Format: 13,5 x 21,5 cm
Seitenanzahl: 302
ISBN: 978-3-99131-530-8
Erscheinungsdatum: 29.09.2022
Citizens, get your money back from the bank! Create your own "safe" money and get involved in your community! This is the call and proposal of a monetary politician to democratise the financial world. With the aim of a future worth living in.
Prolog

“Money must be something divine. Or is it rather something demonic?”
(Oberhuber 2018)

For the Romans it must have been something divine, otherwise they would not have minted their money in the temple, in the temple of Juno, also called Moneta. The newly emerging monotheistic religions at the time of the Romans were more reserved about money. Nevertheless, the trade with money in as well as with these religions has spread more and more and determines meanwhile all large national economy.
The managers in the large and small companies strive for growth, the company has to come up each year with a higher profit than in the previous year, the balance sheets are to expand, the funds that flow reflect ever higher totals.
Regarding growth, the question is not only what percentage of growth, expressed in monetary terms, we can expect, strive for or describe as real. We must also ask ourselves how growth is measured if we want to scale it quantitatively so that the results can be used for valid forecasts and planning.
In my book “Sustained Growth,” I have already pointed out that the general indication as an increase in GDP expressed in percent is not sufficient and, moreover, can lead to false associations. Proposed for my part therefore in the alternative to it a reference to the work performance!
Growth as productivity increase generated by money, work and knowledge can lead with a certain work performance to definable measurement numbers, which can also help to understand the problems arising again and again with the distribution of the economically brought in profits of an economy and to distribute the profit fairly. Those who continue to search for new measures can also refer, for example, to the work of Samans. Samans contrasts GDP with the alternative measure IDI.
The IDI (Inclusive Development Index) does not only include pecuniary data in the index, which makes it a better representation of reality, but it is also not as easy to determine.
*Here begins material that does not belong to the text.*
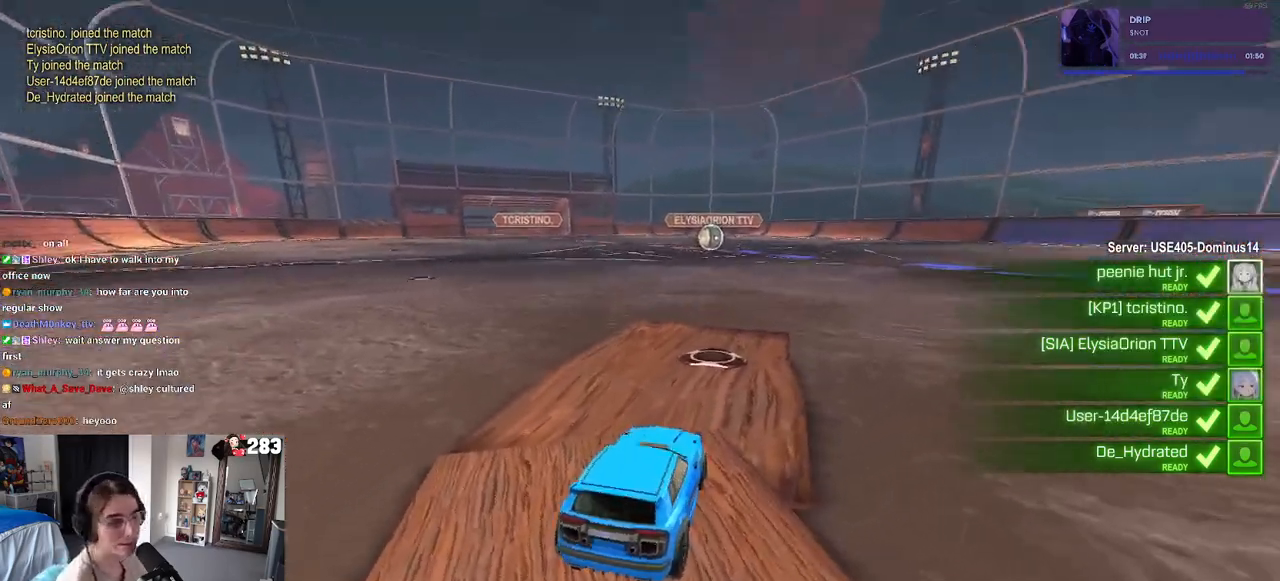
{"buttons": [], "left_stick": "center", "right_stick": "center", "events": [[67, "right_stick", "down"], [150, "right_stick", "center"], [233, "right_stick", "down-left"], [317, "right_stick", "center"]]}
Apart from the problem of how to measure growth, we must also keep in mind the problem of relative growth. When growth mania and even growth in principle are attacked by various authors, this usually refers to growth measured in GDP, not to growth through increased productivity.
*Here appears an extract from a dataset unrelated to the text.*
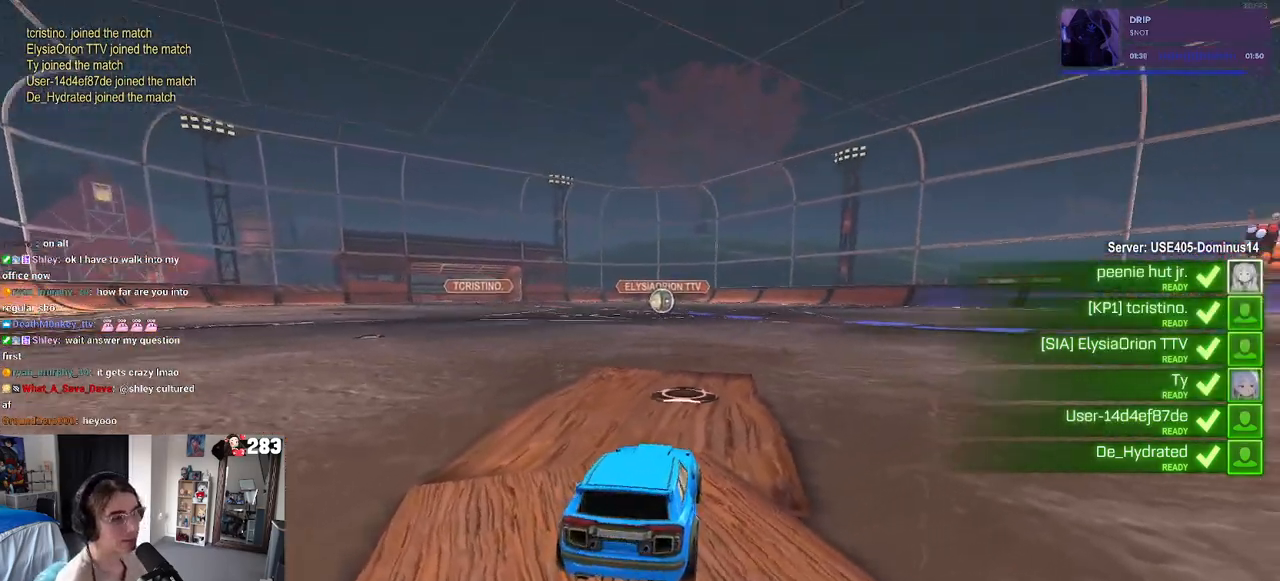
{"buttons": [], "left_stick": "center", "right_stick": "center", "events": [[150, "right_stick", "down-left"], [283, "right_stick", "up-right"], [350, "right_stick", "down-left"], [467, "right_stick", "center"]]}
If productivity per person is increased, this may well lead to a sensitive loss in GDP if there is a simultaneous decline in population growth, even though everyone has to work less to fulfill their desires. In addition, growth is generally to be regarded as punctual, since growth and decay always take place next to each other punctually assigned in certain limitable areas.
Money and financial capital, that can help to generate and secure economic growth. Money is for example in the field area of the finance capital as growth factor in the position to finance the energy necessary for a project and to build up with it ordered structures, order capital. One could also see in this the transformation of the factor of money into that of energy, and thus the possession of energy reserves obtained through money. How this happens, could happen, or should happen, is to be discussed here and in the planned subsequent volumes with the correspondingly assigned factors, in the present 1st volume with money and financial capital, in the 2nd volume with knowledge and educational capital, in the 3rd volume with labor and human capital, in the 4th volume with the always necessary resources and the corresponding physical capital, as well as in the 5th volume with energy and order capital, also representable as negative enthalpy. In the 6th volume then the growth is to be regarded in the interaction of the different factors as in the tension field of the relational cycles developing, reflecting itself in the economic cycles.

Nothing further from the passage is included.